Projet de Centrale électrique à Malicounda : La Senelec accusée de bloquer les indemnisations promises

Par Alioune Badara CISS (Correspondant) –
Plus d’un an après la signature d’un accord historique sur les indemnisations liées à la Centrale électrique de Malicounda, la Senelec n’a toujours pas débloqué sa part de financement. Une situation que dénoncent avec force les Personnes affectées par le projet et l’Ong Lumière synergie pour le développement (Lsd), qui les accompagne dans leur quête de justice. Elle a clôturé, hier à Saly, un atelier de stratégie entre les communautés affectées par les projets financés par la Banque africaine de développement (Bad).

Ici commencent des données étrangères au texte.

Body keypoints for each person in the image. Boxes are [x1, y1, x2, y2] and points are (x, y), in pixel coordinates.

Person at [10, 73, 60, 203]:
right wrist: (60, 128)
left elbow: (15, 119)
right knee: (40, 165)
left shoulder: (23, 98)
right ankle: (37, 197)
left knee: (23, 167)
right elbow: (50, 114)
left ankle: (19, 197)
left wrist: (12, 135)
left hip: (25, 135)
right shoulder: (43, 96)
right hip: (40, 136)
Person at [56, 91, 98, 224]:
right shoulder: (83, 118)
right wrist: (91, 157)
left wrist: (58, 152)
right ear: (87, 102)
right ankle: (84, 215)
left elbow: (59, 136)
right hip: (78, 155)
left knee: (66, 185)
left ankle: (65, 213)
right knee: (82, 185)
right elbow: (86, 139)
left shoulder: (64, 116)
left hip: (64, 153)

Le projet de centrale, mené dans le cadre d’un partenariat public-privé entre la Senelec et la multinationale Melec Power, concerne un terrain de 18 hectares dans la commune de Malicounda. Cette assiette foncière, acquise via la Senelec, a été partiellement cédée à Melec Power pour la construction de l’infrastructure. «Ces terres appartenaient à 23 familles. Le processus n’a pas respecté les normes environnementales et sociales de la Banque africaine de développement (Bad), qui finance pourtant le projet», alerte Aly Mari Sagne, directeur de l’Ong Lsd.
En 2021, les Personnes affectées par le projet (Pap) ont saisi l’Ong, qui entame avec elles une procédure de médiation. Celle-ci aboutit, en décembre 2023, à un accord impliquant Melec Power, la Senelec et les Pap. Le document prévoit un programme de restauration des moyens de subsistance, financé à hauteur de 128 millions de francs Cfa dont 62, 4 millions francs Cfa par Melec Power et 53 millions par la Senelec.

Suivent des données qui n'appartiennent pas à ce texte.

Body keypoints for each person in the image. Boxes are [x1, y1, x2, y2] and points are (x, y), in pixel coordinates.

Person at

Aujourd’hui, seule la multinationale Melec Power a respecté ses engagements à hauteur de 22% du montant promis. «En revanche, la Senelec n’a toujours pas levé le plus petit doigt. Deux courriers sont restés sans réponse. Cela fait plus de six mois qu’on nous promet un chèque qui ne vient pas», s’indigne Aly Mari Sagne. Il interpelle directement le Directeur général de la Senelec, Pape Toby Guèye. «Dans un autre projet à Sendou, la Senelec a débloqué un milliard de francs Cfa. Pourquoi refuse-t-elle ici de libérer une enveloppe de 53 millions ? C’est ridicule, scandaleux et totalement irresponsable», déplore-t-il.
Les représentants des Pap, eux aussi, dénoncent un mépris inacceptable. «Nous avons été dupés», affirme Alioune Faye, président des Pap de Malicounda. «Après un an de négociations, un protocole a été signé. Le paiement devait débuter en janvier 2024. Mais jusqu’ici, rien. Une entreprise étrangère tient parole, alors que notre propre société nationale nous tourne le dos», fustige M. Faye.

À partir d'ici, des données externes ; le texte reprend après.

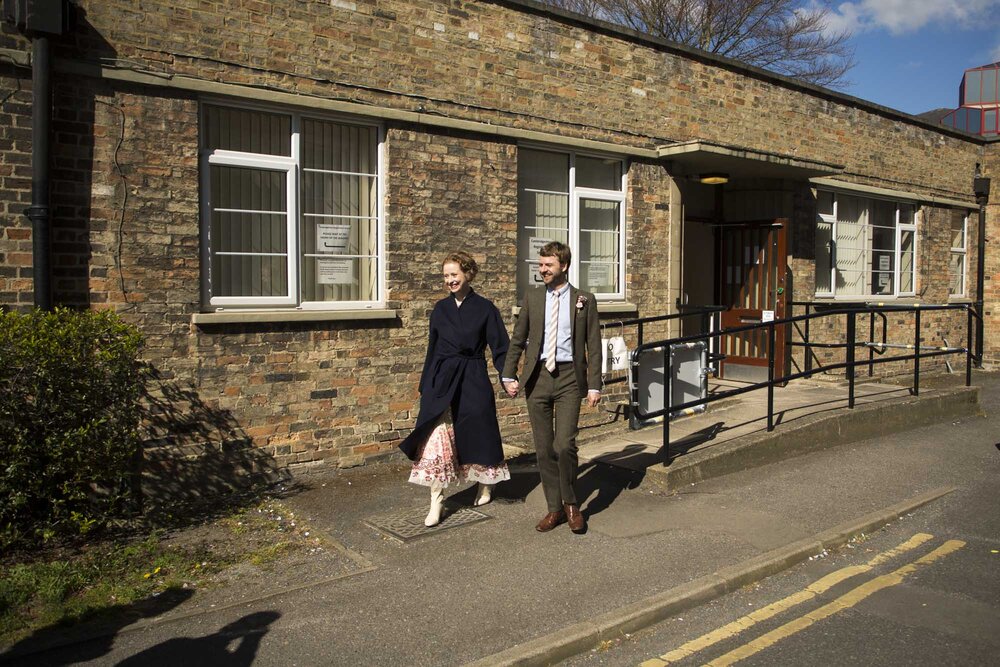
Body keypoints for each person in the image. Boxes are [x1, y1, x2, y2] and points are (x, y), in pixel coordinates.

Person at [398, 252, 511, 527]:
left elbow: (500, 347)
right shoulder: (440, 310)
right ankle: (436, 501)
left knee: (480, 433)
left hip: (473, 378)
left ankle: (486, 484)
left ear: (468, 274)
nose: (450, 280)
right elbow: (432, 348)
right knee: (436, 439)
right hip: (442, 379)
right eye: (446, 276)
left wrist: (508, 376)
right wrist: (426, 384)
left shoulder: (486, 309)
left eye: (454, 275)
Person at [502, 242, 601, 534]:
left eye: (548, 265)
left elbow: (593, 345)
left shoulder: (584, 299)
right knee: (544, 449)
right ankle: (554, 509)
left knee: (564, 445)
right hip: (538, 378)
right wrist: (509, 374)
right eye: (540, 264)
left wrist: (595, 384)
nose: (542, 270)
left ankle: (571, 504)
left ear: (564, 266)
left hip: (570, 376)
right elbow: (518, 339)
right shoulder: (532, 297)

Quant à Assane Kane, un autre représentant des Pap, il fustige également l’attitude du Dg de la Senelec. «Nous avons écrit, mais il garde le silence. C’est un manque de respect total. La moindre des choses, c’est de répondre aux citoyens. S’il ne veut pas écouter les populations, nous irons plus haut, au président de la République ou au Premier ministre», avertit M. Kane. Les communautés concernées rappellent que leurs terres ne sont pas de simples espaces cultivables, mais un héritage ancestral. «Ce que nous revendiquons n’est pas un caprice. C’est un droit», martèle Alioune Faye.
Alors que la Centrale de Malicounda poursuit ses activités, les familles impactées, elles, attendent toujours réparation. Face à ce blocage, les regards se tournent désormais vers les autorités gouvernementales pour faire respecter les engagements pris.
Interpellé, un des responsables de la Senelec en charge de cette zone abritant le projet a dit n’avoir aucune information relative à ce dossier. Sur la base d’un mail qui lui a été envoyé, il devrait nous revenir. Mais jusque tard dans la soirée, aucune suite.